For example, they began the year by looking at roots. This involved understanding soil formation and layers. Students explored microfauna and living dynamics, testing soil texture and studying erosion, loss of nutrients and potential restoration techniques.
When they came to look at flowers and fruits, pollination, bee decline and the alternatives to pesticides were explored.
Positive responses and potential for community action
The parents are happy with the programme, some of them wishing they could participate in the class themselves.

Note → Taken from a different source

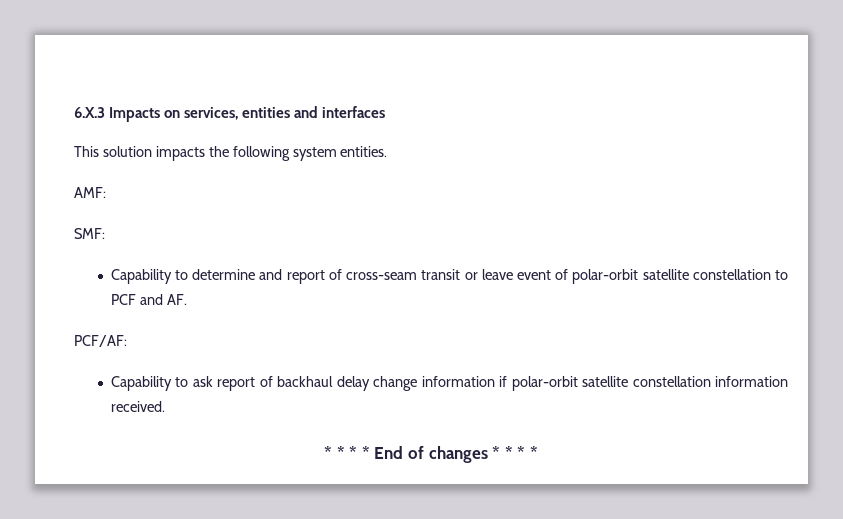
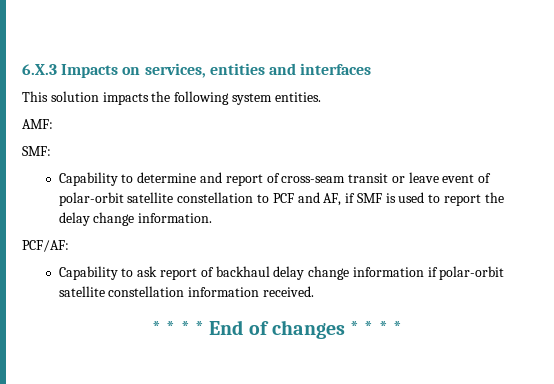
[166,294,187,305] AF. -> [323,192,504,206] [58,212,213,226] AF, if SMF is used to report the delay change information.

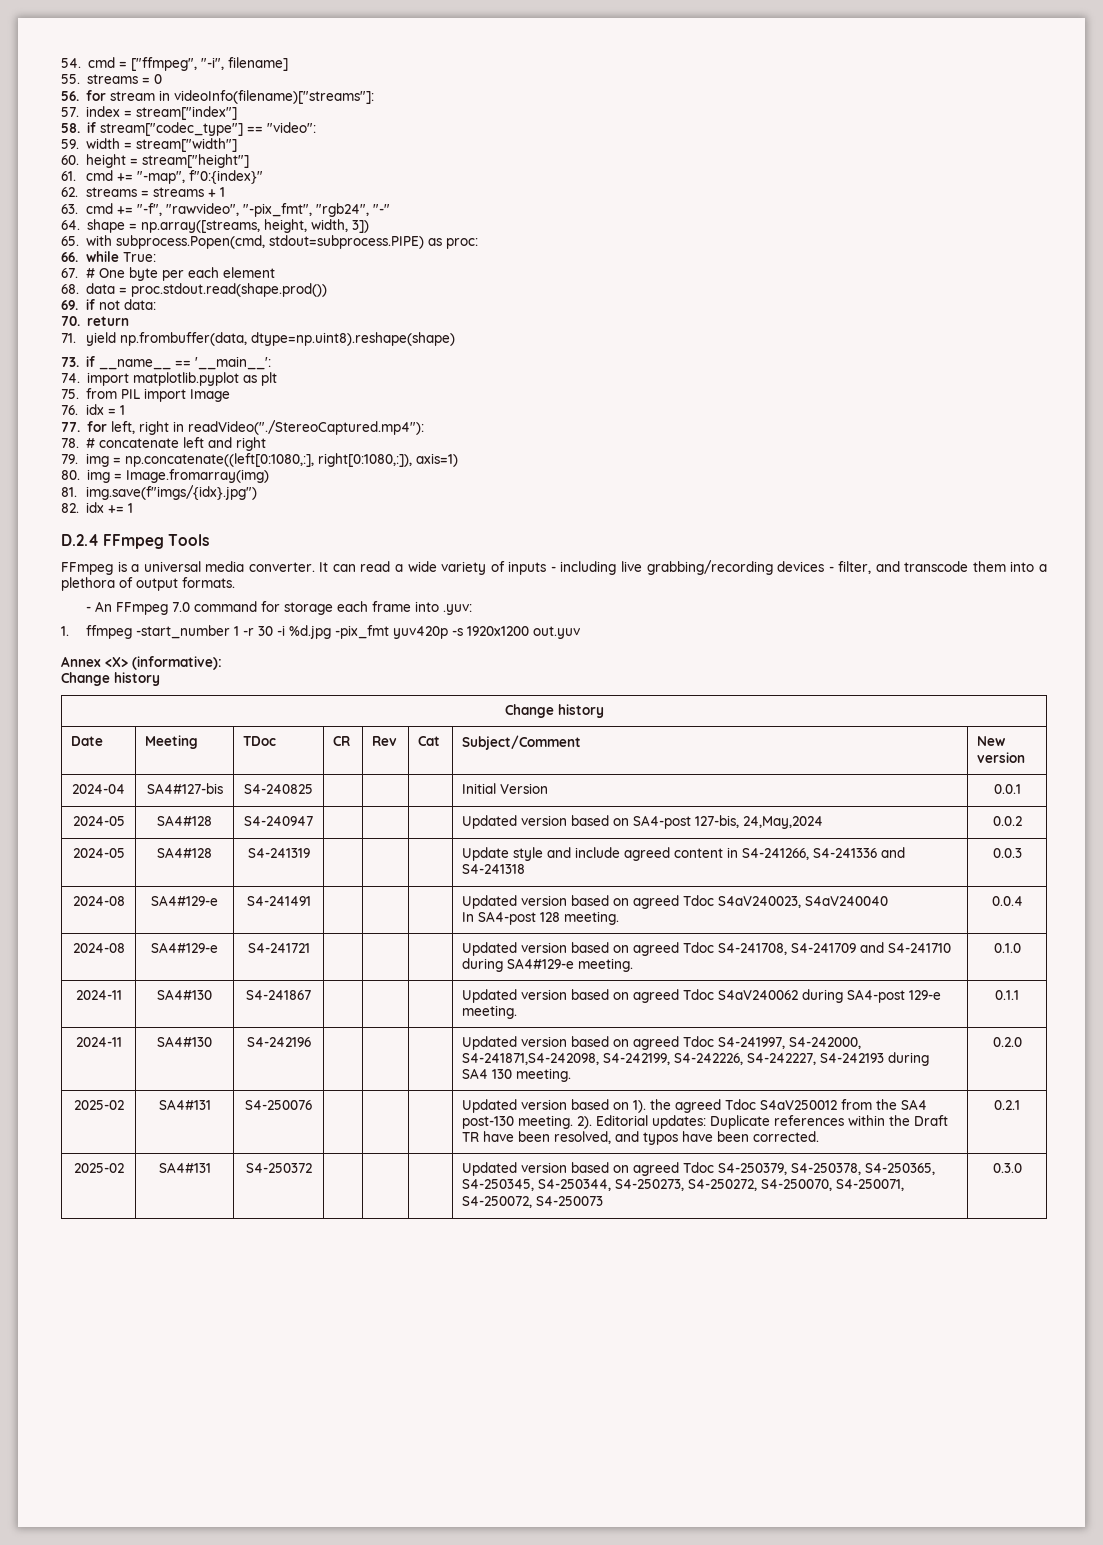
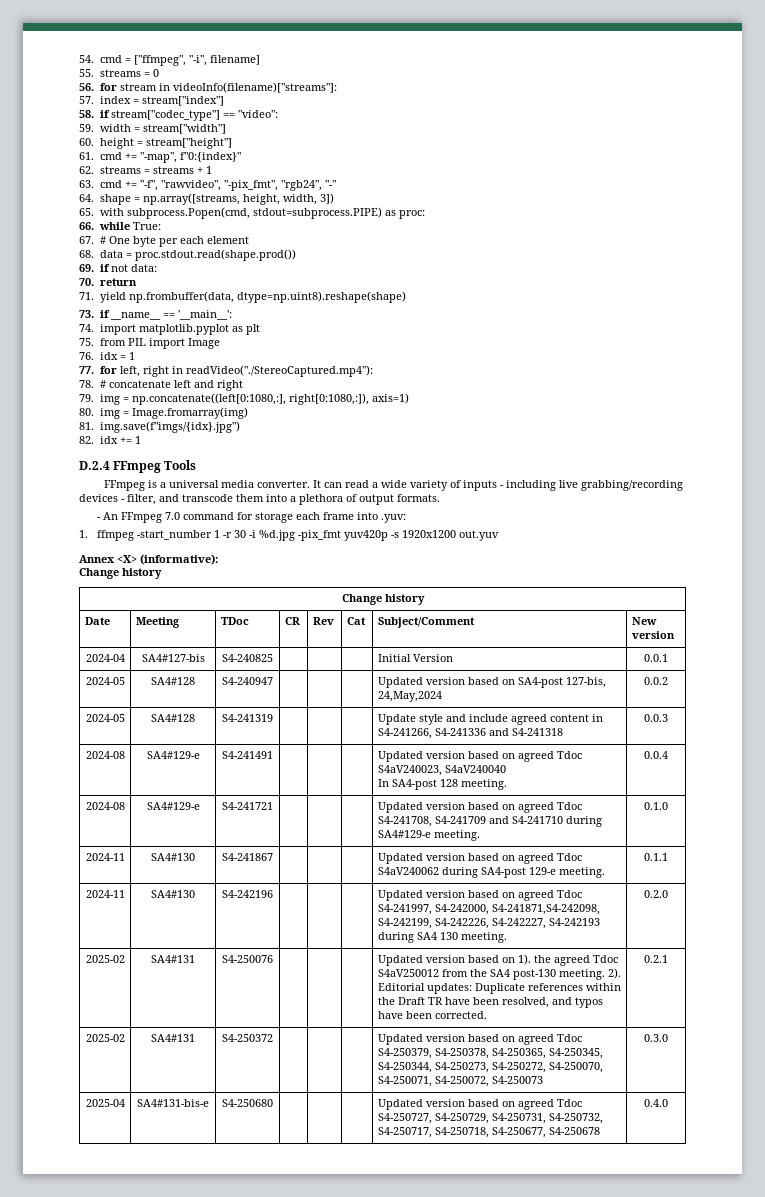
(1022, 1168) none -> [85,1099,125,1107] [137,1099,209,1107] [222,1099,273,1107] [377,1099,582,1110] [377,1113,603,1124] [377,1127,600,1138] [644,1099,668,1107] // 2025-04 | SA4#131-bis-e | S4-250680 | | | | Updated version based on agreed Tdoc S4-250727, S4-250729, S4-250731, S4-250732, S4-250717, S4-250718, S4-250677, S4-250678 | 0.4.0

“Sounds like a really interesting class that I would like to take!” “My girl came home last week chatting all about the soil and testing it and using filters and coffee… she loved it. She’s nervous because she’s scared of worms so will hopefully learn to overcome that fear and learn to enjoy the soil.” – parent feedback
The initiative is sparking interest further afield in the community with another school that is strongly focused on education for sustainability coming to check out the centre as a place to potentially bring their students.
The consultation and discussion process also got students identifying the opportunity to restore what is commonly referred to as the “wasteland” adjacent to the centre. The teachers and students have begun working with Kāpiti and Porirua Enviroschools Community Facilitator, Amanda Dobson to engage in a wide range of community conversations to progress this project. She has helped them to connect with mana whenua, Te Atiawa ki Whakarongotai, to start with an understanding of the history of the site before progressing a collaborative community project. With mana whenua support this could potentially be progressed as part of the new programme.
Lead teacher Pip is delighted with how things are going. She wants tamariki to have hope for a brighter future and for them to want to make a difference. She can see this developing through the sustainability programme.
“Anne-Marie has developed a programme that gives tamariki facts and figures but also gives hope, with positive alternatives and activities.”